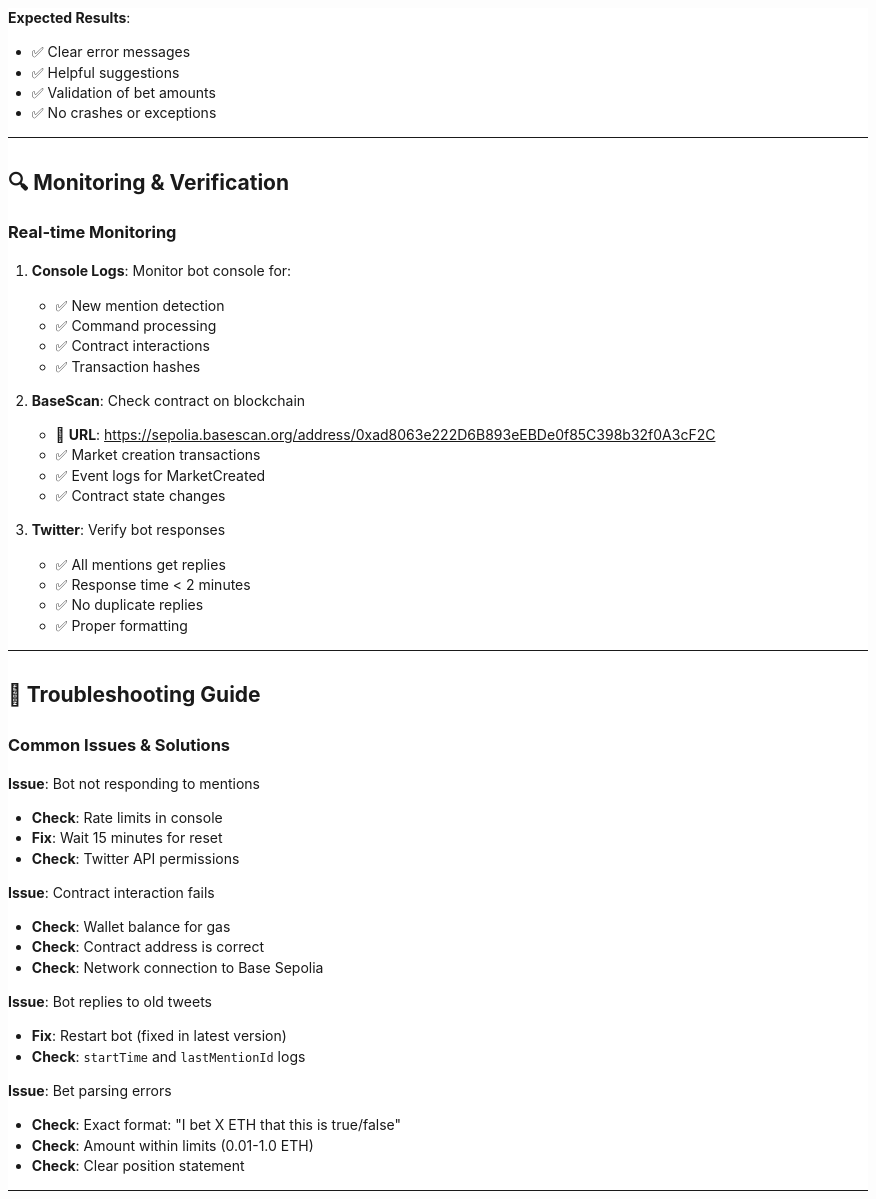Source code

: **Expected Results**:
- ✅ Clear error messages
- ✅ Helpful suggestions
- ✅ Validation of bet amounts
- ✅ No crashes or exceptions

---

## 🔍 **Monitoring & Verification**

### **Real-time Monitoring**

1. **Console Logs**: Monitor bot console for:
   - ✅ New mention detection
   - ✅ Command processing
   - ✅ Contract interactions
   - ✅ Transaction hashes

2. **BaseScan**: Check contract on blockchain
   - 🔗 **URL**: https://sepolia.basescan.org/address/0xad8063e222D6B893eEBDe0f85C398b32f0A3cF2C
   - ✅ Market creation transactions
   - ✅ Event logs for MarketCreated
   - ✅ Contract state changes

3. **Twitter**: Verify bot responses
   - ✅ All mentions get replies
   - ✅ Response time < 2 minutes
   - ✅ No duplicate replies
   - ✅ Proper formatting

---

## 🚨 **Troubleshooting Guide**

### **Common Issues & Solutions**

**Issue**: Bot not responding to mentions
- **Check**: Rate limits in console
- **Fix**: Wait 15 minutes for reset
- **Check**: Twitter API permissions

**Issue**: Contract interaction fails
- **Check**: Wallet balance for gas
- **Check**: Contract address is correct
- **Check**: Network connection to Base Sepolia

**Issue**: Bot replies to old tweets
- **Fix**: Restart bot (fixed in latest version)
- **Check**: `startTime` and `lastMentionId` logs

**Issue**: Bet parsing errors
- **Check**: Exact format: "I bet X ETH that this is true/false"
- **Check**: Amount within limits (0.01-1.0 ETH)
- **Check**: Clear position statement

---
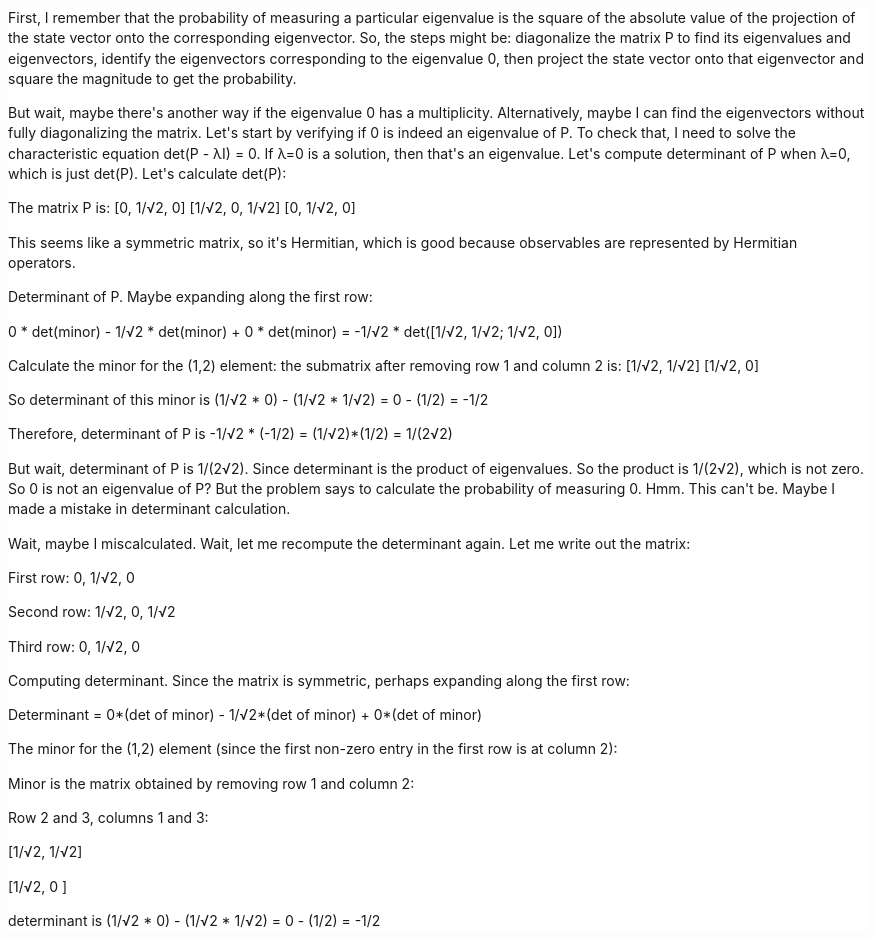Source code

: First, I remember that the probability of measuring a particular eigenvalue is the square of the absolute value of the projection of the state vector onto the corresponding eigenvector. So, the steps might be: diagonalize the matrix P to find its eigenvalues and eigenvectors, identify the eigenvectors corresponding to the eigenvalue 0, then project the state vector onto that eigenvector and square the magnitude to get the probability.

But wait, maybe there's another way if the eigenvalue 0 has a multiplicity. Alternatively, maybe I can find the eigenvectors without fully diagonalizing the matrix. Let's start by verifying if 0 is indeed an eigenvalue of P. To check that, I need to solve the characteristic equation det(P - λI) = 0. If λ=0 is a solution, then that's an eigenvalue. Let's compute determinant of P when λ=0, which is just det(P). Let's calculate det(P):

The matrix P is:
[0, 1/√2, 0]
[1/√2, 0, 1/√2]
[0, 1/√2, 0]

This seems like a symmetric matrix, so it's Hermitian, which is good because observables are represented by Hermitian operators.

Determinant of P. Maybe expanding along the first row:

0 * det(minor) - 1/√2 * det(minor) + 0 * det(minor) = -1/√2 * det([1/√2, 1/√2; 1/√2, 0])

Calculate the minor for the (1,2) element: the submatrix after removing row 1 and column 2 is:
[1/√2, 1/√2]
[1/√2, 0]

So determinant of this minor is (1/√2 * 0) - (1/√2 * 1/√2) = 0 - (1/2) = -1/2

Therefore, determinant of P is -1/√2 * (-1/2) = (1/√2)*(1/2) = 1/(2√2)

But wait, determinant of P is 1/(2√2). Since determinant is the product of eigenvalues. So the product is 1/(2√2), which is not zero. So 0 is not an eigenvalue of P? But the problem says to calculate the probability of measuring 0. Hmm. This can't be. Maybe I made a mistake in determinant calculation.

Wait, maybe I miscalculated. Wait, let me recompute the determinant again. Let me write out the matrix:

First row: 0, 1/√2, 0

Second row: 1/√2, 0, 1/√2

Third row: 0, 1/√2, 0

Computing determinant. Since the matrix is symmetric, perhaps expanding along the first row:

Determinant = 0*(det of minor) - 1/√2*(det of minor) + 0*(det of minor)

The minor for the (1,2) element (since the first non-zero entry in the first row is at column 2):

Minor is the matrix obtained by removing row 1 and column 2:

Row 2 and 3, columns 1 and 3:

[1/√2, 1/√2]

[1/√2, 0 ]

determinant is (1/√2 * 0) - (1/√2 * 1/√2) = 0 - (1/2) = -1/2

EXERCISE PROMPT: Give back the material above exactly, but without its images.

WRITTEN REPLY:
Source code

: **Expected Results**:
- ✅ Clear error messages
- ✅ Helpful suggestions
- ✅ Validation of bet amounts
- ✅ No crashes or exceptions

---

## 🔍 **Monitoring & Verification**

### **Real-time Monitoring**

1. **Console Logs**: Monitor bot console for:
   - ✅ New mention detection
   - ✅ Command processing
   - ✅ Contract interactions
   - ✅ Transaction hashes

2. **BaseScan**: Check contract on blockchain
   - 🔗 **URL**: https://sepolia.basescan.org/address/0xad8063e222D6B893eEBDe0f85C398b32f0A3cF2C
   - ✅ Market creation transactions
   - ✅ Event logs for MarketCreated
   - ✅ Contract state changes

3. **Twitter**: Verify bot responses
   - ✅ All mentions get replies
   - ✅ Response time < 2 minutes
   - ✅ No duplicate replies
   - ✅ Proper formatting

---

## 🚨 **Troubleshooting Guide**

### **Common Issues & Solutions**

**Issue**: Bot not responding to mentions
- **Check**: Rate limits in console
- **Fix**: Wait 15 minutes for reset
- **Check**: Twitter API permissions

**Issue**: Contract interaction fails
- **Check**: Wallet balance for gas
- **Check**: Contract address is correct
- **Check**: Network connection to Base Sepolia

**Issue**: Bot replies to old tweets
- **Fix**: Restart bot (fixed in latest version)
- **Check**: `startTime` and `lastMentionId` logs

**Issue**: Bet parsing errors
- **Check**: Exact format: "I bet X ETH that this is true/false"
- **Check**: Amount within limits (0.01-1.0 ETH)
- **Check**: Clear position statement

---
Source code

: First, I remember that the probability of measuring a particular eigenvalue is the square of the absolute value of the projection of the state vector onto the corresponding eigenvector. So, the steps might be: diagonalize the matrix P to find its eigenvalues and eigenvectors, identify the eigenvectors corresponding to the eigenvalue 0, then project the state vector onto that eigenvector and square the magnitude to get the probability.

But wait, maybe there's another way if the eigenvalue 0 has a multiplicity. Alternatively, maybe I can find the eigenvectors without fully diagonalizing the matrix. Let's start by verifying if 0 is indeed an eigenvalue of P. To check that, I need to solve the characteristic equation det(P - λI) = 0. If λ=0 is a solution, then that's an eigenvalue. Let's compute determinant of P when λ=0, which is just det(P). Let's calculate det(P):

The matrix P is:
[0, 1/√2, 0]
[1/√2, 0, 1/√2]
[0, 1/√2, 0]

This seems like a symmetric matrix, so it's Hermitian, which is good because observables are represented by Hermitian operators.

Determinant of P. Maybe expanding along the first row:

0 * det(minor) - 1/√2 * det(minor) + 0 * det(minor) = -1/√2 * det([1/√2, 1/√2; 1/√2, 0])

Calculate the minor for the (1,2) element: the submatrix after removing row 1 and column 2 is:
[1/√2, 1/√2]
[1/√2, 0]

So determinant of this minor is (1/√2 * 0) - (1/√2 * 1/√2) = 0 - (1/2) = -1/2

Therefore, determinant of P is -1/√2 * (-1/2) = (1/√2)*(1/2) = 1/(2√2)

But wait, determinant of P is 1/(2√2). Since determinant is the product of eigenvalues. So the product is 1/(2√2), which is not zero. So 0 is not an eigenvalue of P? But the problem says to calculate the probability of measuring 0. Hmm. This can't be. Maybe I made a mistake in determinant calculation.

Wait, maybe I miscalculated. Wait, let me recompute the determinant again. Let me write out the matrix:

First row: 0, 1/√2, 0

Second row: 1/√2, 0, 1/√2

Third row: 0, 1/√2, 0

Computing determinant. Since the matrix is symmetric, perhaps expanding along the first row:

Determinant = 0*(det of minor) - 1/√2*(det of minor) + 0*(det of minor)

The minor for the (1,2) element (since the first non-zero entry in the first row is at column 2):

Minor is the matrix obtained by removing row 1 and column 2:

Row 2 and 3, columns 1 and 3:

[1/√2, 1/√2]

[1/√2, 0 ]

determinant is (1/√2 * 0) - (1/√2 * 1/√2) = 0 - (1/2) = -1/2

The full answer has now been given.